▸ Required action: What is needed here is each entry reproduced exactly, without its pictures.

Saved entries:
+ + + + + + +
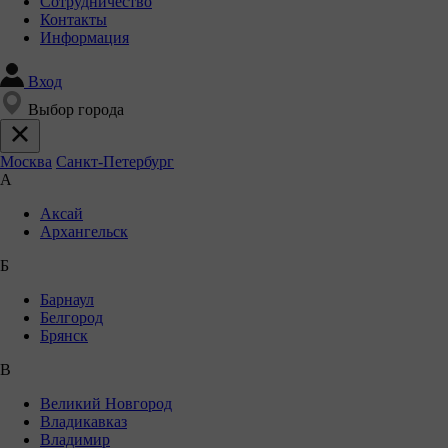
Сотрудничество
Контакты
Информация
Вход
Выбор города
Москва
Санкт-Петербург
А
Аксай
Архангельск
Б
Барнаул
Белгород
Брянск
В
Великий Новгород
Владикавказ
Владимир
+ + + + + + +
▸ Response to this exercise:
Сотрудничество
Контакты
Информация
Вход
Выбор города
Москва
Санкт-Петербург
А
Аксай
Архангельск
Б
Барнаул
Белгород
Брянск
В
Великий Новгород
Владикавказ
Владимир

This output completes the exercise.